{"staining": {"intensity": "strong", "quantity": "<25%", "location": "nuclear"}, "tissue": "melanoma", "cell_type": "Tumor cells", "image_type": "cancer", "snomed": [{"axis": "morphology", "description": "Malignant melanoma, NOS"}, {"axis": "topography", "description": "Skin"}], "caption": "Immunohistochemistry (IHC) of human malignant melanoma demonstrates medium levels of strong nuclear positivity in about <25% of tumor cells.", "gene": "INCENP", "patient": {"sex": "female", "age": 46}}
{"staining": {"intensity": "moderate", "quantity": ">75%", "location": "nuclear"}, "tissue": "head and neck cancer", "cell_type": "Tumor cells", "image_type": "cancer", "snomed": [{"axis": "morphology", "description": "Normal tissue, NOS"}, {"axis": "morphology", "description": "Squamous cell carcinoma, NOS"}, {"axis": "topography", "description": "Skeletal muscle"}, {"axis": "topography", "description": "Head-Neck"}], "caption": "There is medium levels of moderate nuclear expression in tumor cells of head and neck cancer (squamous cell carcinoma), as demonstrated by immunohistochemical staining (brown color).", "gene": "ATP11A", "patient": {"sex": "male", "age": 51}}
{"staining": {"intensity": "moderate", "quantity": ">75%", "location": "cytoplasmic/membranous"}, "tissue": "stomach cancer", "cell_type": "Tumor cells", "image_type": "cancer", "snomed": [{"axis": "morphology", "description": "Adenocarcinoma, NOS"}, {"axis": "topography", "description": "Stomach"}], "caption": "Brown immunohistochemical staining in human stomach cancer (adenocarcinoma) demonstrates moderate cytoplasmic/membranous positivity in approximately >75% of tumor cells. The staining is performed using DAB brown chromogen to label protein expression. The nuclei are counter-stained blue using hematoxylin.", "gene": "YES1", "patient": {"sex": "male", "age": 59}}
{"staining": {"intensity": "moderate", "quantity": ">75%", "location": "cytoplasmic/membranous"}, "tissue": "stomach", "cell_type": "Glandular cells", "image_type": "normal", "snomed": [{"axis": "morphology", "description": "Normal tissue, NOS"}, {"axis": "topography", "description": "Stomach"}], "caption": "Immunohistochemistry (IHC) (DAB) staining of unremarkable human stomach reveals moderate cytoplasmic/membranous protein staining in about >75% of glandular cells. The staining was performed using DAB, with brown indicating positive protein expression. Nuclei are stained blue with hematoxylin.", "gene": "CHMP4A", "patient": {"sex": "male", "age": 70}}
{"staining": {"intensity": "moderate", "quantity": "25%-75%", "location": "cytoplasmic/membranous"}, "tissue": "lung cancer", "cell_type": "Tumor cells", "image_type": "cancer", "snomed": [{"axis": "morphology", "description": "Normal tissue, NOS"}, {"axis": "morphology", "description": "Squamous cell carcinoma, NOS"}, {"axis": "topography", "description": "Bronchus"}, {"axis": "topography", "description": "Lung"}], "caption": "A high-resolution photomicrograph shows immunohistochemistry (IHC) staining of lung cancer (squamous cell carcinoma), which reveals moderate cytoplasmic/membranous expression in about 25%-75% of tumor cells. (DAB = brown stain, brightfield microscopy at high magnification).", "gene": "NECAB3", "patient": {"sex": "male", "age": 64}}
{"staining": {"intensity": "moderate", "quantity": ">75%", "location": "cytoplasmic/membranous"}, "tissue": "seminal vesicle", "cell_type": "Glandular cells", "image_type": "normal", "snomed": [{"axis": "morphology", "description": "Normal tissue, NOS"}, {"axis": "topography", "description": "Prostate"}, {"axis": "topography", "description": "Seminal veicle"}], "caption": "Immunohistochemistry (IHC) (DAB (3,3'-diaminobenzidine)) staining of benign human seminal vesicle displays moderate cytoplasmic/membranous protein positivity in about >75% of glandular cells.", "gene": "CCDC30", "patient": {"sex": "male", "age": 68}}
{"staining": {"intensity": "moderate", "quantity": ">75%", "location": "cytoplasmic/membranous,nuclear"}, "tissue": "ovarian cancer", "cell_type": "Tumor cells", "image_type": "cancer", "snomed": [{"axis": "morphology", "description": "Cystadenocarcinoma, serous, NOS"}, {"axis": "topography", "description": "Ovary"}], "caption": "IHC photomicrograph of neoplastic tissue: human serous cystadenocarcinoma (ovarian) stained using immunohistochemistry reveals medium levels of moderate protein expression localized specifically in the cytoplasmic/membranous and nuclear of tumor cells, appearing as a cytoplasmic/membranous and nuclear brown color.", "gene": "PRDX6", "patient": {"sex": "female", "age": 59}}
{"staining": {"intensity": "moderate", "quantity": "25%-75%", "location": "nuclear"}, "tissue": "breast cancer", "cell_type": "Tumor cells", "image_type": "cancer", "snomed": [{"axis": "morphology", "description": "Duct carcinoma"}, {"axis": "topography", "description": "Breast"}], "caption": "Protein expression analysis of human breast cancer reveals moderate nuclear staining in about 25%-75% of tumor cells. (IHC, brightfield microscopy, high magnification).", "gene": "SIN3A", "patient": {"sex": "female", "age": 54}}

=======

▶ _Action item_
Filter the entries by the string "demonstrates" and copy each matching line.

▶ _Exercise answer_
{"staining": {"intensity": "strong", "quantity": "<25%", "location": "nuclear"}, "tissue": "melanoma", "cell_type": "Tumor cells", "image_type": "cancer", "snomed": [{"axis": "morphology", "description": "Malignant melanoma, NOS"}, {"axis": "topography", "description": "Skin"}], "caption": "Immunohistochemistry (IHC) of human malignant melanoma demonstrates medium levels of strong nuclear positivity in about <25% of tumor cells.", "gene": "INCENP", "patient": {"sex": "female", "age": 46}}
{"staining": {"intensity": "moderate", "quantity": ">75%", "location": "cytoplasmic/membranous"}, "tissue": "stomach cancer", "cell_type": "Tumor cells", "image_type": "cancer", "snomed": [{"axis": "morphology", "description": "Adenocarcinoma, NOS"}, {"axis": "topography", "description": "Stomach"}], "caption": "Brown immunohistochemical staining in human stomach cancer (adenocarcinoma) demonstrates moderate cytoplasmic/membranous positivity in approximately >75% of tumor cells. The staining is performed using DAB brown chromogen to label protein expression. The nuclei are counter-stained blue using hematoxylin.", "gene": "YES1", "patient": {"sex": "male", "age": 59}}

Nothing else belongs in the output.